The formula is given as follows:
First, let $n\geq 1$ be any integer, and define $n':=2 \lceil n/2 \rceil$. When real symmetric matrices are chosen according to the $n$-dimensional Gaussian Orthogonal Ensemble, the probability of positive definiteness is given by: \begin{equation}p_n=\frac{{\mathrm{ Pf}}(A)}{2^{n(n+3)/4}\prod_{m=1}^n\Gamma(\frac m 2)},\label{theorem3} \end{equation} where $A$ is the $n'\times n'$ skew-symmetric matrix whose $(i,j)$-entry $a_{ij}$ is given for $i<j$ by: \begin{align}\label{pfaffianformula} a_{ij} = \begin{cases} \,2^{i+j-2}\Gamma(\frac{i+j}{2})\left(\beta_{\frac{1}{2}}(\frac{i}{2},\frac{j}{2})- \beta_{\frac{1}{2}}(\frac{j}{2},\frac{i}{2})\right) & \mbox{if }~ i<j\leq n, \\[.075in] \,2^{i-1}\Gamma(\frac{i}{2}) & \mbox{if }~ i<j=n+1.\\[.075in] \end{cases} \end{align} $($Note that the second case arises only when $n$ is odd.$)$
Here $\mathrm{Pf}$ is the Pfaffian, $\Gamma$ denotes the usual gamma function $\Gamma(s)=\int_{0}^\infty x^{s-1}e^{-x} \mathrm{d} x$, and $\beta_{t}$ is the usual incomplete beta function $\beta_{t}(i,j) = \int_0^{t} x^{i-1}(1-x)^{j-1} \mathrm{d} x.$ This formula follows from de Bruijn's identity for evaluating determinantal integrals.
As for the asymptotics, the leading term of $\log p_n$ is indeed $-\frac{\log(3)}{4} n^2$ as noted in Mikael's answer. If you are interested in the leading order asymptotic for $p_n$ it can be found from the results of Borot, Eynard, Majumdar and Nadal.
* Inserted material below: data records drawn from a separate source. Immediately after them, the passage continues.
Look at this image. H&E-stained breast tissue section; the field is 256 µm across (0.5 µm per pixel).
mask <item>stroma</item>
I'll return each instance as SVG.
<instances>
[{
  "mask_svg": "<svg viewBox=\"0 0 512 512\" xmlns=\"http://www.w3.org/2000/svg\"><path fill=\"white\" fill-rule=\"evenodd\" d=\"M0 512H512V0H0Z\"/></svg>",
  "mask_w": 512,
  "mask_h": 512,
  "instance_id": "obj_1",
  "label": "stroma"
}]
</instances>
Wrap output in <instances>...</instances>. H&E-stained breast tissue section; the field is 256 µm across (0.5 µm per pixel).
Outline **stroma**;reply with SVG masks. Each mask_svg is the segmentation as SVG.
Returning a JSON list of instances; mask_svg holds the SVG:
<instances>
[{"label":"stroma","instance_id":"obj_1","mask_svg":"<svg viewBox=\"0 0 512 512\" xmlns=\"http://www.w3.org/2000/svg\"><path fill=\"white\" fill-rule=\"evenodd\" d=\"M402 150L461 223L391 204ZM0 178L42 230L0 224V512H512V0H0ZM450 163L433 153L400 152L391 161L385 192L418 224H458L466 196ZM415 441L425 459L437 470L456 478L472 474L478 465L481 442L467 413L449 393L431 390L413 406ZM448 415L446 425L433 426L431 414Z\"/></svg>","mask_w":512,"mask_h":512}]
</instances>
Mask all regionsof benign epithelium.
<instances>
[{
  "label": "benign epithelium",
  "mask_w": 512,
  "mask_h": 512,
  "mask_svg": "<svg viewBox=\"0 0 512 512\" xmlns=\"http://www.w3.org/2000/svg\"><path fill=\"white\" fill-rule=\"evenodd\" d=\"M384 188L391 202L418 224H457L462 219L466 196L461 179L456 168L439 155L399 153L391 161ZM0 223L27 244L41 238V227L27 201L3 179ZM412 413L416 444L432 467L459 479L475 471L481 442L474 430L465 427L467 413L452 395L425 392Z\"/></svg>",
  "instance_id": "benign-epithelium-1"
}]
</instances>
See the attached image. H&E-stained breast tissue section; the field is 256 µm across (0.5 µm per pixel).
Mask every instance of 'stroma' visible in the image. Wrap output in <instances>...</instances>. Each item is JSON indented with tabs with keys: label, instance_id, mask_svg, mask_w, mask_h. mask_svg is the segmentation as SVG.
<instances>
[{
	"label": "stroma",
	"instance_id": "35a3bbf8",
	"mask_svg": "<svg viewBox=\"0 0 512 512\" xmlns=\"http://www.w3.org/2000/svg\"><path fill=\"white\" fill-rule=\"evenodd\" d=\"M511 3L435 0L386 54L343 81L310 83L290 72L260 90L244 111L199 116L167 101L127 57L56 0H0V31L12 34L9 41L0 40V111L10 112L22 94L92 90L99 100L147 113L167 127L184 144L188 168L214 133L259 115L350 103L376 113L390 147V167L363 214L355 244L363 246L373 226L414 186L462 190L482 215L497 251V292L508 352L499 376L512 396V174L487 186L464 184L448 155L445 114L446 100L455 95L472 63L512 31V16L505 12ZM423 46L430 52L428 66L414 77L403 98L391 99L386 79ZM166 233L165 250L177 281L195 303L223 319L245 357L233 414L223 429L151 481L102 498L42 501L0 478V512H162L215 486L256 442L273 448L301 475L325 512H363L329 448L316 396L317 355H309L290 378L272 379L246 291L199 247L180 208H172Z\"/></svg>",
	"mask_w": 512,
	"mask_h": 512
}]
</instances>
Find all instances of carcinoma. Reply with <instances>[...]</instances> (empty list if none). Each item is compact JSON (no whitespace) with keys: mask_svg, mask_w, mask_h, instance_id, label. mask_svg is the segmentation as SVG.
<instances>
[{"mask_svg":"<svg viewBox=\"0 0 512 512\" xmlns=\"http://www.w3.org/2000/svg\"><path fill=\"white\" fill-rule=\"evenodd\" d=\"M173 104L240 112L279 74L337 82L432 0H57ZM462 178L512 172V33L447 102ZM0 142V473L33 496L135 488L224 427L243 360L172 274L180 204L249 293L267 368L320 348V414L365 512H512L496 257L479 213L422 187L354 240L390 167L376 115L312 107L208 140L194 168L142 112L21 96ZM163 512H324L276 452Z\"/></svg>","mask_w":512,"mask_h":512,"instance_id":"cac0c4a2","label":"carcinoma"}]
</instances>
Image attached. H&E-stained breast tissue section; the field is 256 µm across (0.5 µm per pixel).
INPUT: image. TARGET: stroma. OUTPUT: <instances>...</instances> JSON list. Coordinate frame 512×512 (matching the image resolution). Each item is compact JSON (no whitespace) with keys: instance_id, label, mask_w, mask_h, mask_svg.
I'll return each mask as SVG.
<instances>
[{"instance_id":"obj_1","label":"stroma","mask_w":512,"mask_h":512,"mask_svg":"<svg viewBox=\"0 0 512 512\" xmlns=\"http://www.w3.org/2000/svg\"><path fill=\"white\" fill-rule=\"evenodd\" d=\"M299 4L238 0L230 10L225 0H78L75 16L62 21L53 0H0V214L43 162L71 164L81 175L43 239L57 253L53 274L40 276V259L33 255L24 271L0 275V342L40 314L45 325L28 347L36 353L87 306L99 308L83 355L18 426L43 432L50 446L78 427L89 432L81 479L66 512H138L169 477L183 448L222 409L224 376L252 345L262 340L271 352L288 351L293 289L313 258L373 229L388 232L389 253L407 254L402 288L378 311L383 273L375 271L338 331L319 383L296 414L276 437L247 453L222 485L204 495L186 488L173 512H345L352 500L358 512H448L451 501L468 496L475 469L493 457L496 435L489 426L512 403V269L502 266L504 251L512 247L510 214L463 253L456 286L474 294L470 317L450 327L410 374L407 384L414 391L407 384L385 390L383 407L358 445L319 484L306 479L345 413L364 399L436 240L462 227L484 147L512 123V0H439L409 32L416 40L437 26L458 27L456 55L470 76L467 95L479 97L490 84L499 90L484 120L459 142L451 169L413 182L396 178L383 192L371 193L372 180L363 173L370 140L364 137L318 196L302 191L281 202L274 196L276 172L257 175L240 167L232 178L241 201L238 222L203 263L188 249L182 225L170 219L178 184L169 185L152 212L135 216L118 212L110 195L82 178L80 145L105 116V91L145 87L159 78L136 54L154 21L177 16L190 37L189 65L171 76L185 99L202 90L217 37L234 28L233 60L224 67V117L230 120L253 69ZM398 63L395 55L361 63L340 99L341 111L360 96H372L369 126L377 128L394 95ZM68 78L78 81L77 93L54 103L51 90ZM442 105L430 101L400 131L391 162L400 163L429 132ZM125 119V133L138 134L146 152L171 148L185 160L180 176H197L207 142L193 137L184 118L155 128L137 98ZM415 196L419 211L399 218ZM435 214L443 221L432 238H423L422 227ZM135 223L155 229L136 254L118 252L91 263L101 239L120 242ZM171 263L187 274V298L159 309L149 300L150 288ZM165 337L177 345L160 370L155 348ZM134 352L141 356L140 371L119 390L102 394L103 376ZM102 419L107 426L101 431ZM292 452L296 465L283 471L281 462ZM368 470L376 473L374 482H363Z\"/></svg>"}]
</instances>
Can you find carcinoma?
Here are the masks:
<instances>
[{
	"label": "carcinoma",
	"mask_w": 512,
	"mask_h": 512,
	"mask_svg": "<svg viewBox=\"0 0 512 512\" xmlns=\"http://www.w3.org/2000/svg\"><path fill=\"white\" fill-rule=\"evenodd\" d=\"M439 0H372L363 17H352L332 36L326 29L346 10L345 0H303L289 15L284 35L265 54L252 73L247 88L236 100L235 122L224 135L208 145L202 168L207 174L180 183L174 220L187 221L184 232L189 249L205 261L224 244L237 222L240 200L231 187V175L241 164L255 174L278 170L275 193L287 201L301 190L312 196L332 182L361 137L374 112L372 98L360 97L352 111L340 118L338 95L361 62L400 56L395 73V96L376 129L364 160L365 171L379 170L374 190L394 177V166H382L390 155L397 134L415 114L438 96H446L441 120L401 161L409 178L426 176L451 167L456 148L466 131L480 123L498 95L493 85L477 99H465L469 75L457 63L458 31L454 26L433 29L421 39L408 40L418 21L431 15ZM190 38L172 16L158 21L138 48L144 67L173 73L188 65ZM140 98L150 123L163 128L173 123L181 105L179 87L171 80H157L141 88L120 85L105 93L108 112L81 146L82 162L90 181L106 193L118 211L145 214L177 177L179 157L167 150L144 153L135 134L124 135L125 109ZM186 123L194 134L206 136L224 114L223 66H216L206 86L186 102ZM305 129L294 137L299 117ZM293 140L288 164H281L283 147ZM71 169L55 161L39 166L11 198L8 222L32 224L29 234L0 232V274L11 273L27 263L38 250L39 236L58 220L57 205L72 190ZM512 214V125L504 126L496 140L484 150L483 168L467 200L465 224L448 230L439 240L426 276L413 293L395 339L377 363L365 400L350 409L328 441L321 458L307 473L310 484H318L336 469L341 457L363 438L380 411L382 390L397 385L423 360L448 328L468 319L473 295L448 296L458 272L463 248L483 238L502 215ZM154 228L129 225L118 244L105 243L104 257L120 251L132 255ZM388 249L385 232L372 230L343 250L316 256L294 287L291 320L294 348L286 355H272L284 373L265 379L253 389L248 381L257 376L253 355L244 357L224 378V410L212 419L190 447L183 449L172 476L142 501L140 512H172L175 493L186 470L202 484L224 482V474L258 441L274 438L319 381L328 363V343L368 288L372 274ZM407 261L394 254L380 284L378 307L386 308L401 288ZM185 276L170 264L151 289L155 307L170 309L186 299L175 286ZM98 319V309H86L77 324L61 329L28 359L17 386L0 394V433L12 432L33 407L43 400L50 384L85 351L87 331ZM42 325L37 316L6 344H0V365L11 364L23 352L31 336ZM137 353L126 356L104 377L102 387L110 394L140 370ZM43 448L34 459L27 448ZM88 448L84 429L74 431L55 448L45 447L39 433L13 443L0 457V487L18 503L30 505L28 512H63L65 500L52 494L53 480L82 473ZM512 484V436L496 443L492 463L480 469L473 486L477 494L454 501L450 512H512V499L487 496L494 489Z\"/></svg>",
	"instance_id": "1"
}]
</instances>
Specialising to the GOE they give: \begin{align} p_n \sim \exp\left(-\frac{\log3}{4} n^2 - \frac{1}{2}\log\left(1+\frac{2}{\sqrt{3}}\right)n - \frac{1}{24}\log n + \alpha_1 \right)(1+o(1)).\label{asympexp} \end{align} The constant $\alpha_1$ is given by: \begin{align} \alpha_1= \frac{\zeta'(-1)}{2} - \frac{\log(2)}{12} -\frac{\log(3)}{16}+ \frac{1}{4}\log\left(1+\frac{2}{\sqrt{3}}\right)\simeq-0.0172, \end{align} where $\zeta(z)$ is the Riemann zeta function.
Edit: The exact formula lends itself easily to numerics. I have added a plot of $\log(p_n)$ for $1\leq n \leq 400.$ Fitting the data for $201\leq n \leq 400$ to $a n^2 + b n + c\log n +d$ we find $$−0.27465n^2 - 0.38382n -0.041504 \log n -0.018061.$$ A numerical approximation for the asymptotic formula is $$−0.27465n^2 - 0.38382n -0.041667 \log n -0.017223,$$ so we see good agreement.